Re: [RFC] Add BPF_PROG_TYPE_CGROUP_IOCTL

Alex Deucher <alexdeucher@xxxxxxxxx> · Fri, 7 May 2021 18:30:56 -0400

On Fri, May 7, 2021 at 4:59 PM Tejun Heo <tj@xxxxxxxxxx> wrote:
>
> Hello,
>
> On Fri, May 07, 2021 at 03:55:39PM -0400, Alex Deucher wrote:
> > The problem is temporal partitioning on GPUs is much harder to enforce
> > unless you have a special case like SR-IOV.  Spatial partitioning, on
> > AMD GPUs at least, is widely available and easily enforced.  What is
> > the point of implementing temporal style cgroups if no one can enforce
> > it effectively?
>
> So, if generic fine-grained partitioning can't be implemented, the right
> thing to do is stopping pushing for full-blown cgroup interface for it. The
> hardware simply isn't capable of being managed in a way which allows generic
> fine-grained hierarchical scheduling and there's no point in bloating the
> interface with half baked hardware dependent features.
>
> This isn't to say that there's no way to support them, but what have been
> being proposed is way too generic and ambitious in terms of interface while
> being poorly developed on the internal abstraction and mechanism front. If
> the hardware can't do generic, either implement the barest minimum interface
> (e.g. be a part of misc controller) or go driver-specific - the feature is
> hardware specific anyway.
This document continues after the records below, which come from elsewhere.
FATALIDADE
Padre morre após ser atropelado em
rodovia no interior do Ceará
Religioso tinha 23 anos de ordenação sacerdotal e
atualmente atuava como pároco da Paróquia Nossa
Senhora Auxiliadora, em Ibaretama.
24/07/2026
I've repeated this multiple times in these
> discussions now but it'd be really helpful to try to minimize the interace
> while concentrating more on internal abstractions and actual control
> mechanisms.

Maybe we are speaking past each other.  I'm not following.  We got
here because a device specific cgroup didn't make sense.  With my
Linux user hat on, that makes sense.  I don't want to write code to a
bunch of device specific interfaces if I can avoid it.  But as for
temporal vs spatial partitioning of the GPU, the argument seems to be
a sort of hand-wavy one that both spatial and temporal partitioning
make sense on CPUs, but only temporal partitioning makes sense on
GPUs.  I'm trying to understand that assertion.  There are some GPUs
that can more easily be temporally partitioned and some that can be
more easily spatially partitioned.  It doesn't seem any different than
CPUs.

Alex